Type I and II errors seem really theoretical. In real life, how would you ever know if you're making a Type I or Type II error? Can anyone provide any practical examples of where someone doing social science research has found out they've committed one of the two errors?
As Dason said, you can't know whether you've made an error (either type) or the correct decision. The best you can do is to specify the rate at which you'll make Type I errors if the null is true (this equals your alpha) and the rate at which you'll make Type II errors given a specified minimum effect size.
This information is definitely practical. For example, if I do 1000 independent samples t-tests and find 50 significant group differences, I might get all excited and narrow my future research efforts to those 50 differences. But if I realize that 50 "significant differences" is what I'd expect to find even if all 1000 null hypotheses are true and I had an alpha of .05, I'll be wiser and know not to get overly excited about those 50. Conversely, if I find 500 significant differences, I can conclude pretty confidently that many of the null hypotheses were indeed false (thought I still won't know with 100% certainty which ones are or aren't...hypothesis testing never leads to 100% certainty about your decisions regarding the null).
And the practical import of the Type II stuff is in doing power calculations / figuring out what sample size you need for a study.
Let's say you did an experiment, found significant results, and published them. If many other researchers repeat your study and all or nearly all of them fail to replicate your "significant" results, then I think everyone including you would feel pretty confident that your initial results had been a Type I error. (That's the charitable conclusion; others might suspect you of fudging your data).
Here's what I consider a pretty interesting and entertaining example of failure-to-replicate in psychology research:
Frank, Stein and Rosen (1970) carried out an experiment where one group of mice were trained to associate the light side of a test box with shock, another group were stressed by being rolled around in a jar but were not placed in the test box and a third group were untrained controls with experience of the test box. When the brains or livers of these animals were removed, ground up and fed to other animals it was found that recipients who had been fed the brains of trained animals escaped from the light faster than those that had been fed the brains of untrained controls, however, animals fed the brains of donors stressed in the jar escaped faster still. The speediest escapes were made by animals which had been fed the livers of jar-stressed donors.
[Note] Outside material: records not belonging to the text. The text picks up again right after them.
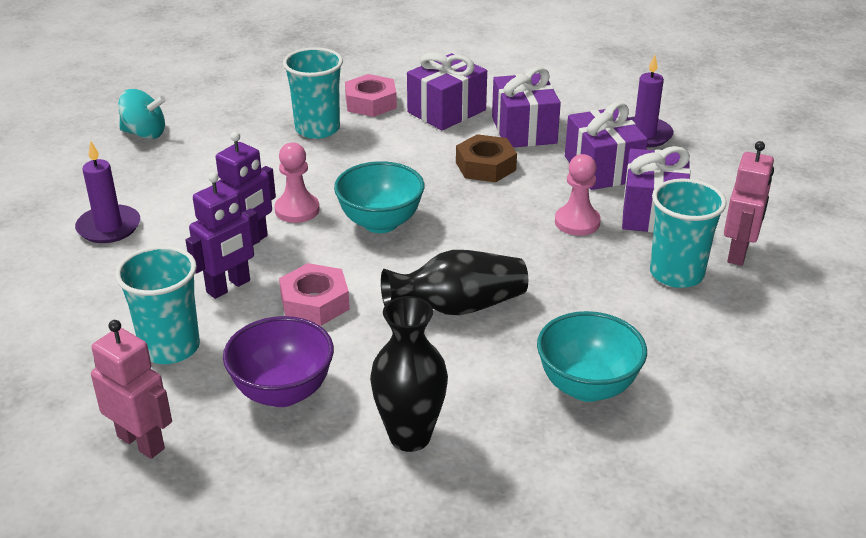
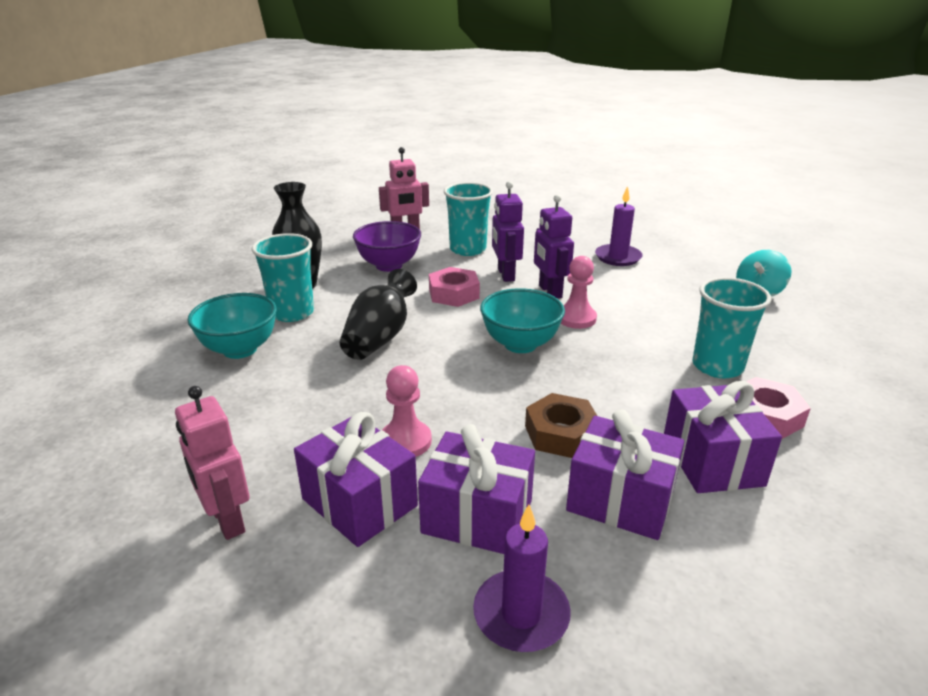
camera: 125 degrees right, 5 degrees down
(676, 274) = (264, 456): turquoise cup -> turquoise cup (292, 313)

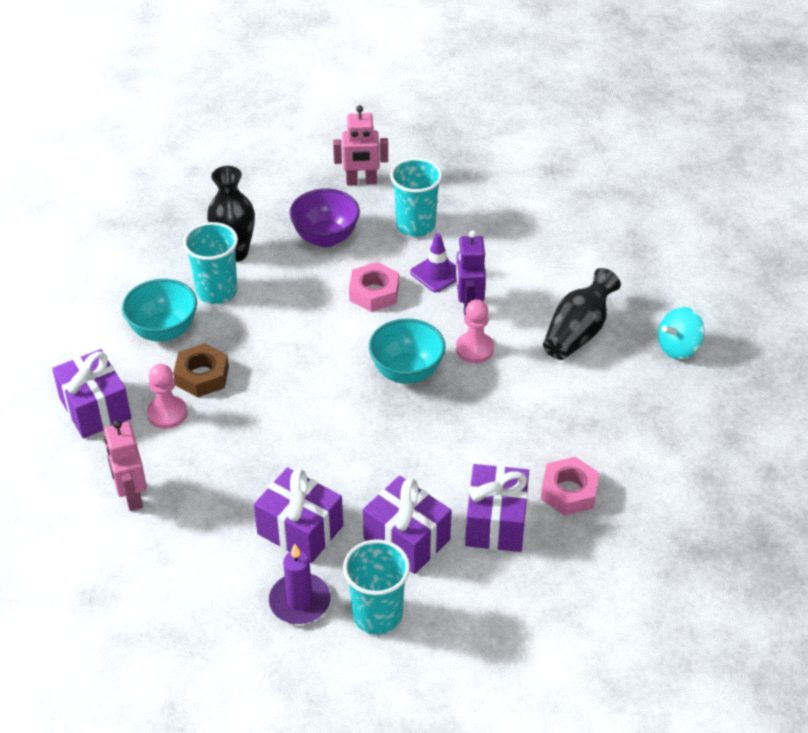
camera: 15 degrees right, 15 degrees up
(359, 502) = (223, 501): purple gift -> purple gift (95, 408)
(379, 337) = (286, 339): black vase -> black vase (578, 333)
(405, 441) = (272, 456): pink pawn -> pink pawn (167, 413)
(505, 275) = (437, 273): purple robot -> purple traffic cone
(561, 433) = (394, 474): brown nut -> brown nut (202, 376)
(618, 257) = (568, 267): purple candle -> none
(717, 366) = (567, 432): turquoise cup -> turquoise cup (377, 615)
Stein interpreted this as showing that 'transfer' was not memory specific, rather, apparent changes in behaviour or learning-rate could be attributed to stress hormones transferred between donor's and recipients. Eventually [by many attempts at replication throughout the 1960s] it became clear that RNA did play a part in memory, but it did not appear to code specific memories.
Alright, so that's actually a more nuanced account of that experiment then I was previously familiar with, so it might not end up being the best example of a Type I error...perhaps the livers/brains of the test box-trained animals carried enough stress hormones to cause an actual difference in the recipient animals. But, it could have also been a Type I error.
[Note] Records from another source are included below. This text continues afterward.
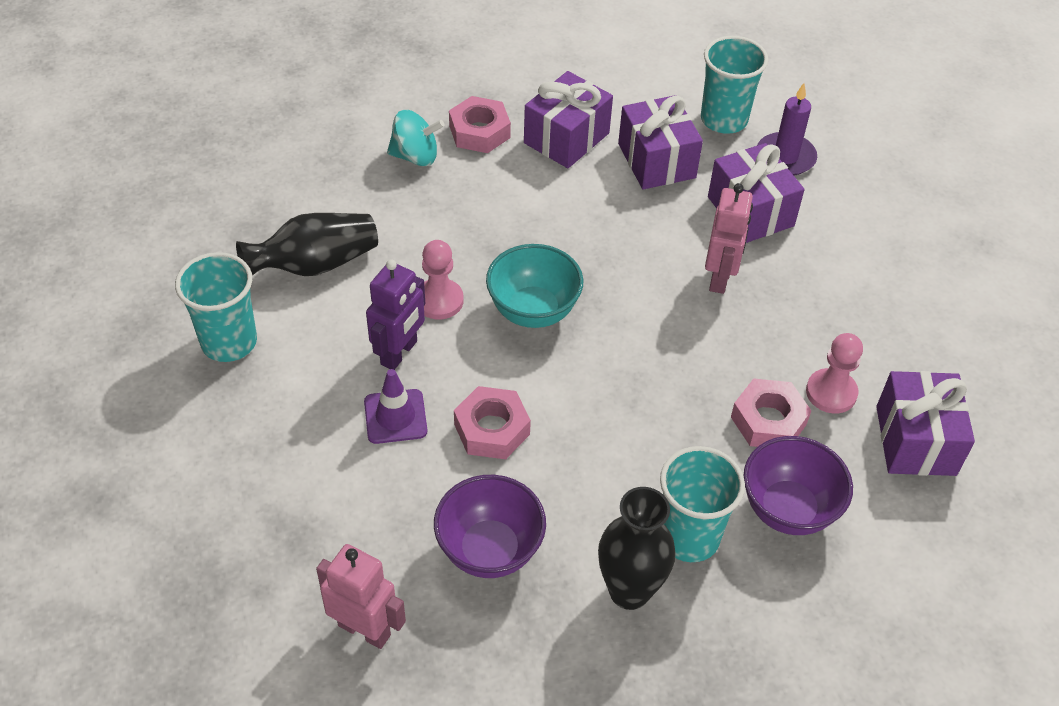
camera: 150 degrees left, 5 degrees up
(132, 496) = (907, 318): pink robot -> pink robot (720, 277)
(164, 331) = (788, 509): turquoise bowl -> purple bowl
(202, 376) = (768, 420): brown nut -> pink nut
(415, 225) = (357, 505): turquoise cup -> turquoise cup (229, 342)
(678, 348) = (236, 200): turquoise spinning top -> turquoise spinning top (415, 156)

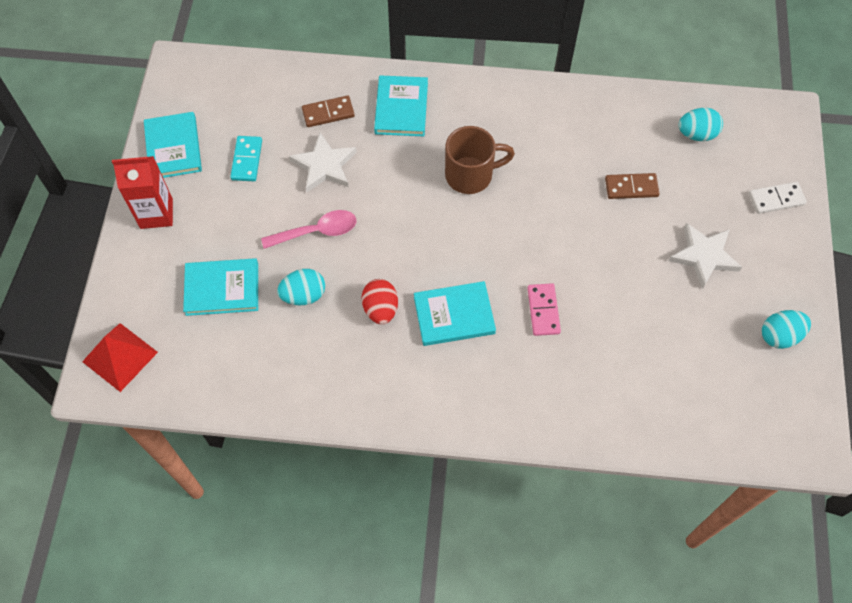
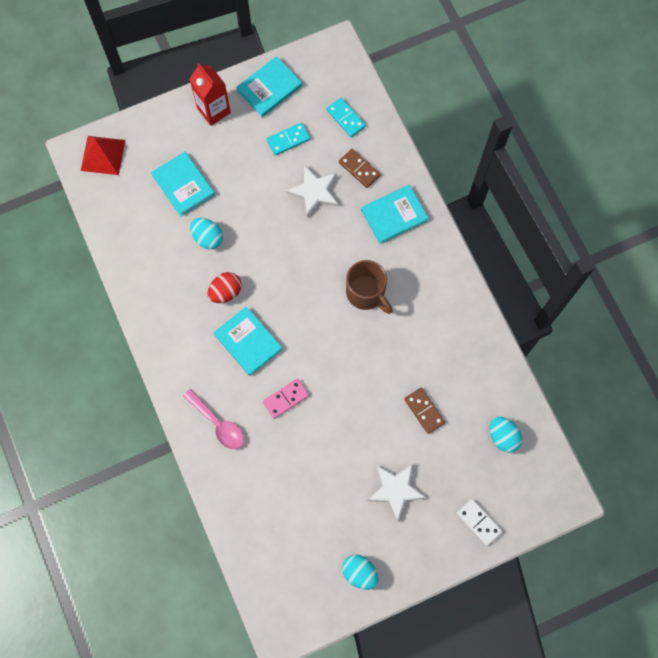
camera: 60 degrees right, 10 degrees up
(263, 97) = (346, 118): none -> turquoise domino
(317, 231) = (260, 218): pink spoon -> pink spoon (218, 424)

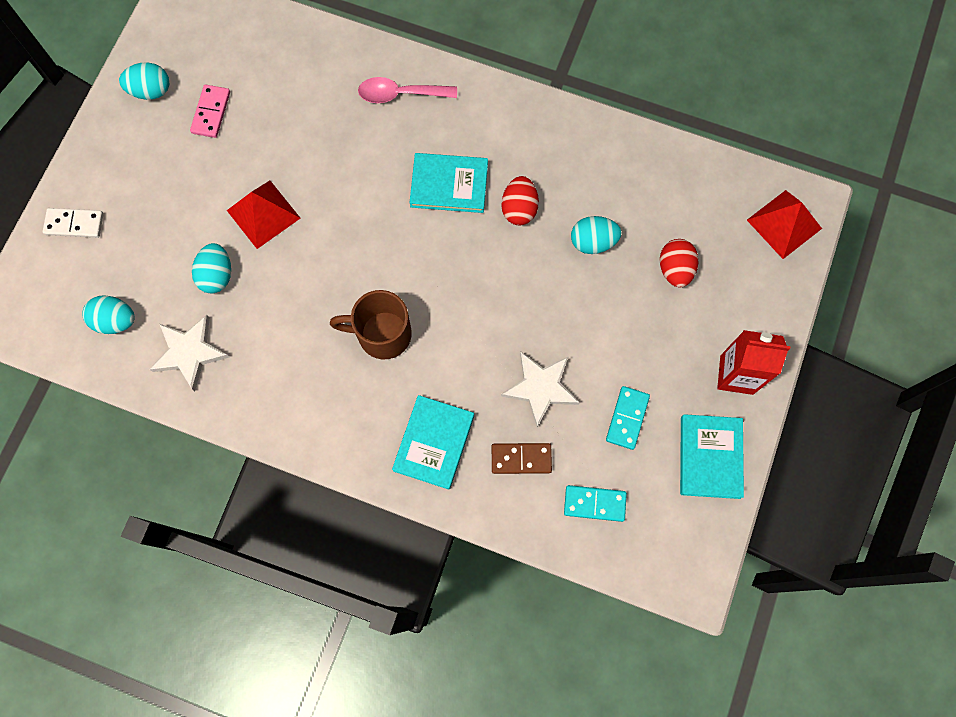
camera: 135 degrees right, 0 degrees up
(183, 185) = (675, 269): turquoise book -> red egg
(285, 399) = (361, 168): pink domino -> pink domino (211, 112)
(366, 423) = (263, 214): none -> red pyramid
(395, 490) = (180, 183): white star -> white star (190, 352)
(424, 411) = (217, 275): brown domino -> turquoise egg

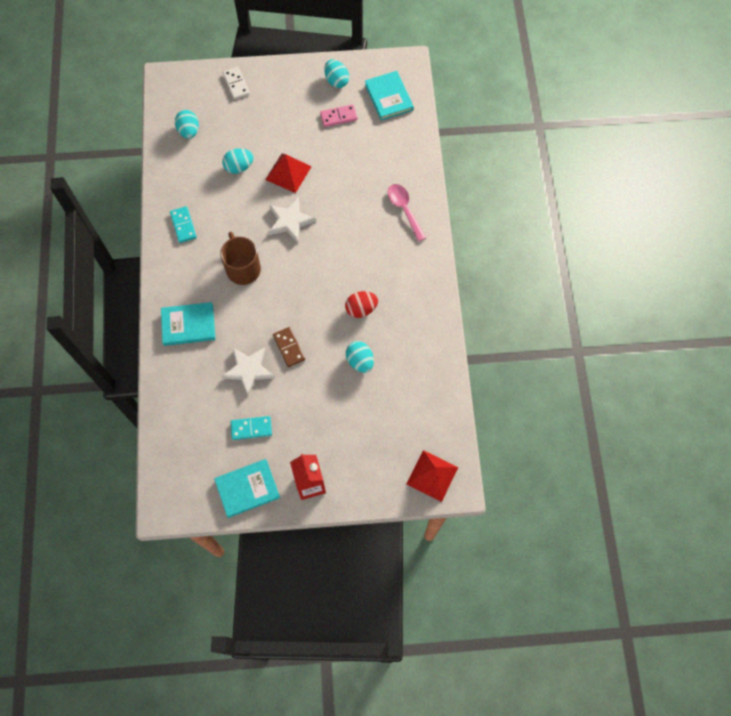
camera: 65 degrees right, 5 degrees down
(190, 352) = (187, 175): white star -> white star (290, 221)
(449, 185) = (357, 263): turquoise book -> turquoise book (389, 97)
(521, 458) = (199, 377): brown domino -> brown domino (289, 347)
(594, 503) = (189, 431): turquoise domino -> turquoise domino (183, 225)
(675, 269) = (365, 418): red egg -> none

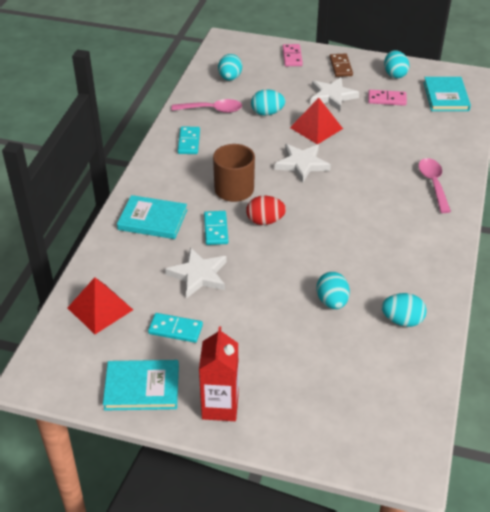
camera: 20 degrees right, 25 degrees down
(188, 178) = (212, 110): none -> pink spoon
(236, 84) = (292, 57): white domino -> pink domino
(244, 318) = (215, 229): none -> turquoise domino
(289, 127) = (332, 96): none -> white star
(289, 347) = (253, 267): brown domino -> brown domino (341, 67)
(361, 309) = (352, 255): red egg -> red egg (265, 221)
(417, 361) = (402, 320): none -> turquoise egg
(432, 475) = (382, 445): red pyramid -> red pyramid (100, 309)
But there was a recent article in a psychology journal that purported to show experimental evidence for ESP (psychic abilities, specifically being able to predict something before it happens). It had major methodological issues, but could also have involved some Type I errors.
Here's another example of a very interesting and weird research outcome (priming people old age-related words causes them to move slower) that couldn't be replicated and therefore might represent a type I error in the original study (or a Type II error in the attempted replication!):
A problem in psychology that relates to this is the "file drawer problem": researchers test null hypotheses; if they fail to reject the hypothesis (which could represent either a correct decision or a Type II error), they assume there won't be any interest in the study and they throw it in their file drawer rather than try to publish it; if they DO reject the null hypothesis (which could represent either a correct decision or a Type I error) they assume there will be interest and they try to publish it in journals.
The net effect, according to some, is that the academic research journals are full of both correctly rejected nulls and Type I errors*, while many studies that correctly failed to reject the null hypothesis languish in researchers' file drawers where no one ever sees them, leading to unnecessary duplication of research efforts by other researcher unaware of the existence of the unpublished study.
*Note on something that often confuses people: if most published studies use an alpha of .05, and alpha is the type I error rate, can we then conclude that 5% of rejected null hypotheses in the research journals represent Type I errors? NO! The Type I error rate would only be as high as 5% of published studies if every single null hypothesis tested in any of these published studies was, in fact, false. Hopefully, we can give researchers more credit than that, and assume that they are testing meaningful, theoretically-driven null hypotheses which they have a reason to expect may be false. So, we can assume that the percentage of rejected nulls is at most 5% type I errors, but since researchers do have some reason for selecting the studies the null hypotheses that they choose to test, certainly it is lower than 5%--hopefully much much much lower.